Swap till you drop

Thomas Woodham-Smith enjoys a great trade tradition

Dealing

This article was taken from the September issue of The Critic. To get the full magazine why not subscribe? Right now we’re offering three issue for just £5.

The best day of the dealing year comes in early September. It isn’t a day when people make a lot of money, but it is a day of trade. It takes place at the cricket ground outside Stow-on-the-Wold and it is called the Swap Shop.

The day actually begins earlier in your own storage as you peruse and evaluate those items that you have ceased to love. Every purchase begins with enthusiasm and optimism but as the years pass and the storage and restoration bills mount so in equal proportion the adoration fades — sometimes to the point of odium. You make a list of the worst offenders and then book your hotel room. On the eve of the big day you load your van or car to the gunnels and head off for the legendary pre-swap dinner and drinks.

Old friends gather and some who you only see at the Swap Shop, many pints are consumed as stories are traded and the beer is fussed over and analysed for quality and flaws.

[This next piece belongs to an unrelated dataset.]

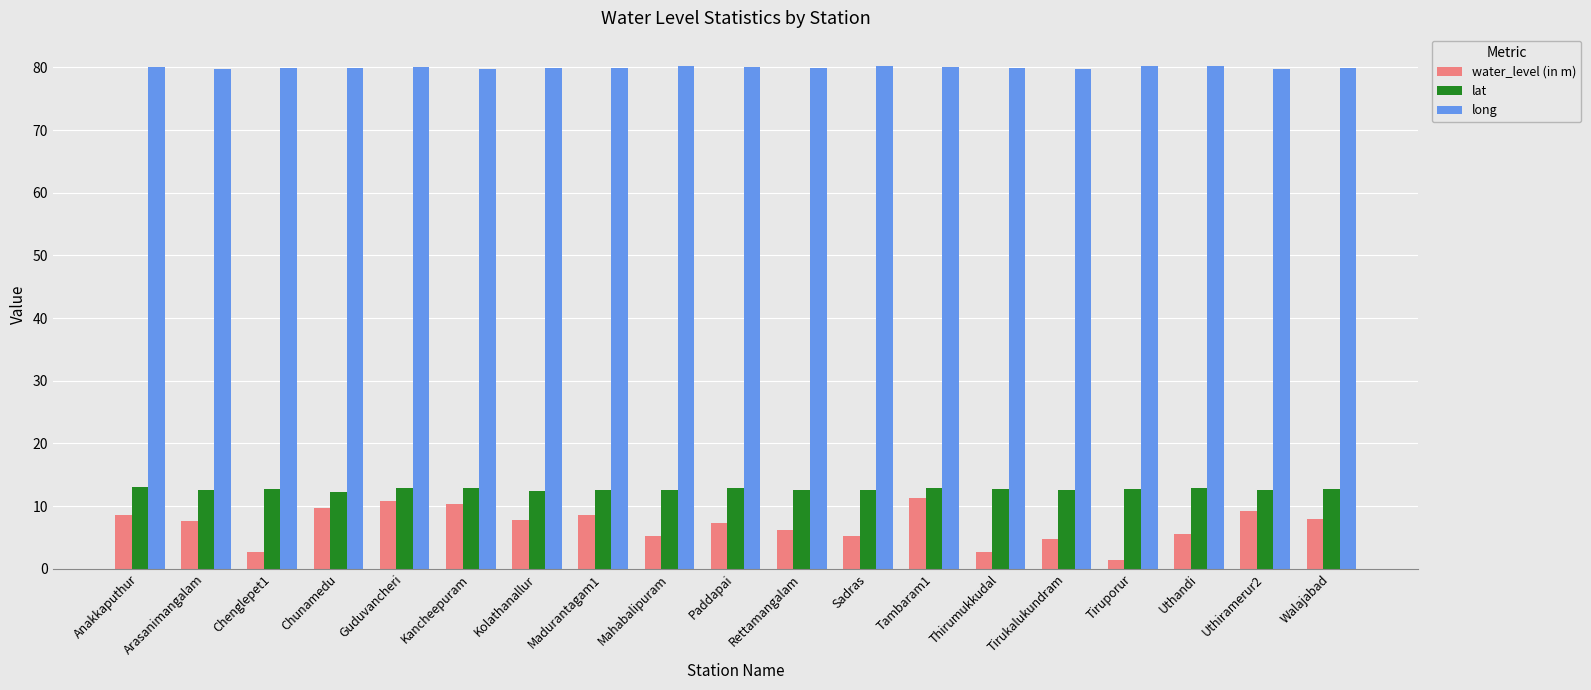

What is the total value across all series at Uthiramerur2?

101.6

From there a short but erratic walk to an Indian restaurant more renowned for their ever-patient staff than the cuisine. More beer, a little shouting, some off-key but heartfelt singing and some food later, we roll off to our cots.

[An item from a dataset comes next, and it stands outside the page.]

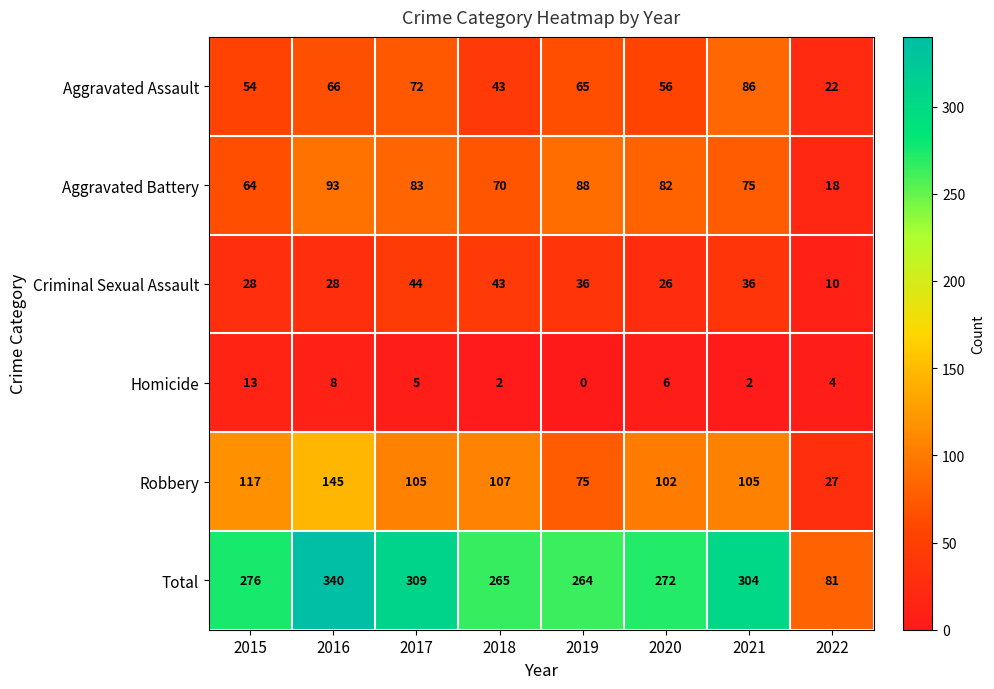

Which series has the widest spread of values?

Total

The next day, early but not very bright, we convene in the car park of the cricket ground. Goods are unpacked and the prowl begins. Everyone walks up and down several times. After a while someone says I like x and you say what have you got, and you go over and look at their pile of rejects.

If you are lucky there is something there of charm and interest and if it looks viable you swap. The rule is that you never discuss or mention money.

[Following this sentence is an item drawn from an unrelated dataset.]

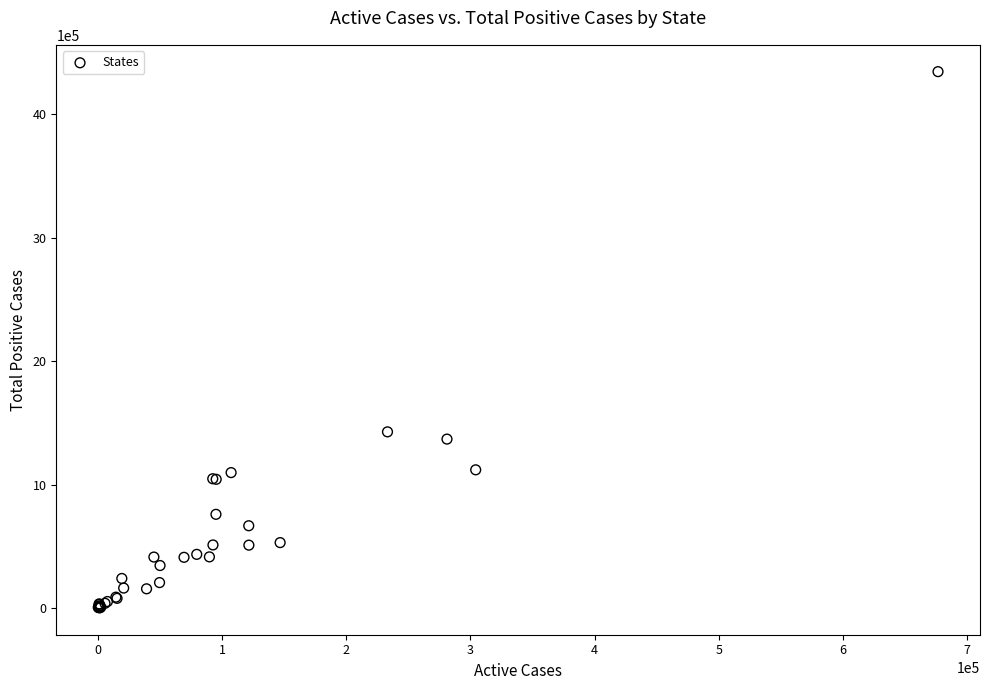

What Y value in the scatter plot is closest to 2172987?

1427545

Very often, either you don’t have something they want or vice versa and you need to engage in what’s called a “long swap”. This is when maybe six or seven dealers swap in turn for things they do not directly want but that they know someone else does.

It all has to happen at once and can take a good hour to tee up but a good long swap is a thing of great beauty. In the end everyone gets what they want.

There are several masters of the long swap but Tony Fell from Norfolk is most people’s idea of The Compleat Swapper. Others have skill, such as Max Rollitt or Edward Hurst, but Tony is hard to beat.

The Clarke run the day and are the world experts in campaign furniture

There are some people who want to sell their things for money but they are in a minority, and they are patiently tolerated. Most people will end up swapping all or nearly all of their erstwhile loves and come home with vehicles crammed with fresh meat. Some pieces make a regular appearance but in a different van every year. The thrill of getting rid of something and acquiring a new object of affection is hard to beat. The whole event takes only a few hours: by 12.30 everyone is swapped out.

But the fun continues as lunch is provided by the Clarke family. Second-generation dealers, they run the day and are the world experts in campaign furniture. Lunch is robust, straightforward and delicious, seconds are available and there are always large slabs of local cheese to hack a chunk off. Wine is available for those in the mood and Diet Coke for the rest.

The final act for me is the legendary cricket match, while for the real hard core there is a further pub and supper event. The match is a very special treat. Avid cricketers beware. The players rarely wear white and the shoes are a long way from regulation or even safety. It is another moment for Tony Fell, who corrals everyone into teams and makes sure there are enough bats and pads to go round.

Tony’s rule is that everyone has to bowl at least two overs. Now there are some players who come with their own kit and clearly know what they are doing, but most, including yours truly, are quite atrocious. My overs are traditionally the most humiliating minutes of my year. The worst was in front of my son Inigo when I bowled a catastrophic series of wides, one of which went for four runs.

Everyone had a good laugh and I did my best to hide my tears. Inigo is a very useful sidekick at this event as he can drink beer, which I cannot, in unfeasible quantities. He can also hit a cricket ball and on this occasion made some valuable runs and took a catch.

The only comfort is that nearly everyone else is hopeless too. The winners celebrate uproariously even if their victory is by some astonishing concatenation of good luck.

It is a grand day and one that feels as if it is from another age. Long may it continue.